**WHAT TO DO:** A precise copy of the data is required, with every picture left out.

*** Block opens ***

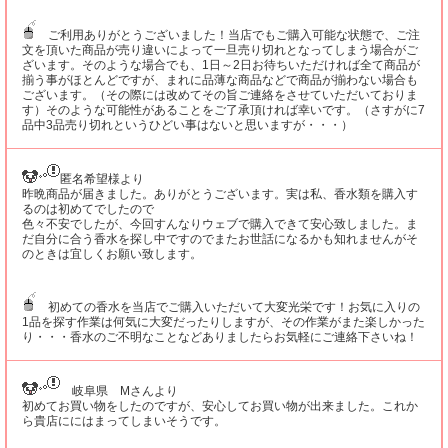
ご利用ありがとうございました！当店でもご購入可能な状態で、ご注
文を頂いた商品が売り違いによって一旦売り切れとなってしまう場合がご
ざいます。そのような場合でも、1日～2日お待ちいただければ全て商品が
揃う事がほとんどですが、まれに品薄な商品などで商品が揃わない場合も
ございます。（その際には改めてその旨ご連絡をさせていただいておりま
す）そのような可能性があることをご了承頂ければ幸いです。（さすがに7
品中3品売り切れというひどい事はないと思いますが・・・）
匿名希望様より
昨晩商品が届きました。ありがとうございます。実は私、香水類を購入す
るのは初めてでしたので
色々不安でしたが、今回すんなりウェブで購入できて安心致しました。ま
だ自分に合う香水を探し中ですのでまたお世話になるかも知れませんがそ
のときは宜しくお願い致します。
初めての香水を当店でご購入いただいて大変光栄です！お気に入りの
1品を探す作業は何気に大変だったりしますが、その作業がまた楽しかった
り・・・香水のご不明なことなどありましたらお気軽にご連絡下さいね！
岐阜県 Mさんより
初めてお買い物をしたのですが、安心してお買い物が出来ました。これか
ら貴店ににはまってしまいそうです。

*** Block closes ***

**OUTPUT FOR THIS EXERCISE:**
ご利用ありがとうございました！当店でもご購入可能な状態で、ご注
文を頂いた商品が売り違いによって一旦売り切れとなってしまう場合がご
ざいます。そのような場合でも、1日～2日お待ちいただければ全て商品が
揃う事がほとんどですが、まれに品薄な商品などで商品が揃わない場合も
ございます。（その際には改めてその旨ご連絡をさせていただいておりま
す）そのような可能性があることをご了承頂ければ幸いです。（さすがに7
品中3品売り切れというひどい事はないと思いますが・・・）
匿名希望様より
昨晩商品が届きました。ありがとうございます。実は私、香水類を購入す
るのは初めてでしたので
色々不安でしたが、今回すんなりウェブで購入できて安心致しました。ま
だ自分に合う香水を探し中ですのでまたお世話になるかも知れませんがそ
のときは宜しくお願い致します。
初めての香水を当店でご購入いただいて大変光栄です！お気に入りの
1品を探す作業は何気に大変だったりしますが、その作業がまた楽しかった
り・・・香水のご不明なことなどありましたらお気軽にご連絡下さいね！
岐阜県 Mさんより
初めてお買い物をしたのですが、安心してお買い物が出来ました。これか
ら貴店ににはまってしまいそうです。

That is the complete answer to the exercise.